I know that is a universal sign of youth, to be flippantly disrespectful of one's elders. You may be more interesting than your parents, but you seem less noble to us. You are hoping to save Social Security so that you have it when you retire, but none of us ever expect we'll see that money when we get old. AIDS exploded because you all slept with everybody. And most of you can't even use the Internet.
You all got to have sex like no other people in history. For one brief moment, sex had no consequences. People my age don't complain about condoms being like taking a shower with a raincoat on. We're used to it, the way you get used to wearing flip-flops in the shower at the gym so you don't get athlete's foot.
My 31-year-old sister thinks that oral sex is more intimate than vaginal sex; I'm 24 and none of my friends think that. I think that, because of AIDS, people my age wait longer to have sex with someone. But we are young and frisky and there needs to be a trade-off. That trade-off is oral sex. It's become much more casual than it used to be, a fairly normal first-date sort of activity.
-- Julia Frey
The Age of Disillusionment
I happen to be quite young. Eighteen years, to tell the truth. And you want to know what it's like to be young? Damn frustrating, that's what it's like. You'll probably find it hard to understand, but there are just no causes left.

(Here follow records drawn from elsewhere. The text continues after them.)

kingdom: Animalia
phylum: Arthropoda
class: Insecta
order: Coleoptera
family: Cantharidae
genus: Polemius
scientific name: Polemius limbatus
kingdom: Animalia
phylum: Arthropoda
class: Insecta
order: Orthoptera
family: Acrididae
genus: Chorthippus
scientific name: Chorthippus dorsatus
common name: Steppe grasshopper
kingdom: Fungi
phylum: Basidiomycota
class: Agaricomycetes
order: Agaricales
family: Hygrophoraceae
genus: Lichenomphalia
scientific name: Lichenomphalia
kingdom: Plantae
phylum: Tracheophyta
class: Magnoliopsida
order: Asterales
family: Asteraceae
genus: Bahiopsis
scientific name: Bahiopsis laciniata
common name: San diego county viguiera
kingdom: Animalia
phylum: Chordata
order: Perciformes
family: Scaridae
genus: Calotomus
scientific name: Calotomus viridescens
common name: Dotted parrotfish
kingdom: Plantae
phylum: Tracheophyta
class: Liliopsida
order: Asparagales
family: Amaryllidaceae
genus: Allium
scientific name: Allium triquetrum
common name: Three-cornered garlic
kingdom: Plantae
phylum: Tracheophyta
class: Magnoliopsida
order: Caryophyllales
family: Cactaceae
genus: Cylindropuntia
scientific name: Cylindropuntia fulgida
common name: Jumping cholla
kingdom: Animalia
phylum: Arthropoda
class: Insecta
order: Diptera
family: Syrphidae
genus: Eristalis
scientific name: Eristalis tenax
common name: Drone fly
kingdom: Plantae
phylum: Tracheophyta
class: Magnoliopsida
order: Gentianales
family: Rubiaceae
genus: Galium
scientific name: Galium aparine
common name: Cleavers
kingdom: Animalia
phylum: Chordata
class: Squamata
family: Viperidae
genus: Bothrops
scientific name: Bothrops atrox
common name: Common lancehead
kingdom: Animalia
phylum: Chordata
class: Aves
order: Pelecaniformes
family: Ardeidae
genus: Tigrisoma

Your generation had Vietnam, the peace movement, flower power, Watergate and environmentalism. We have -- what? Sure, there's anti-globalism, opposition to the coming war against Iraq, a few other scattered things. And there would be some other, maybe less glamorous causes if somebody would care to take them up. But tell me, when was the last time you heard about a student protest on a campus? Nobody cares, that's the problem. The Age of Irony, indeed. We're so goddamn ironic, cynical and jaded that we don't think any cause is worth fighting for. The Me Decade is supposed to be over, but I sure don't see a sign of it.
We look at the adults who have remained politically active and we laugh because they're so naive. We look at those who have gotten rid of their ideals to become CEOs and we make them our role models. Yes, it's a bleak picture. Young people are supposed to be idealistic, full of vigor and enthusiasm. Yet somewhere along the way, the idealism got lost. I notice it, even in my friends. They're good people, otherwise I wouldn't call them my friends, and they're certainly not self-centered. Yet few of them take an interest in politics, in how our country (Luxembourg, by the way, not the USA) is governed, in what's happening in Afghanistan or Iraq. They're not interested in high causes; they might even find them slightly amusing. I propose we rename it the Age of Disillusionment.
Thanks for letting me get that off my chest, and I hope you'll get a few e-mails that are more positive than mine, as well.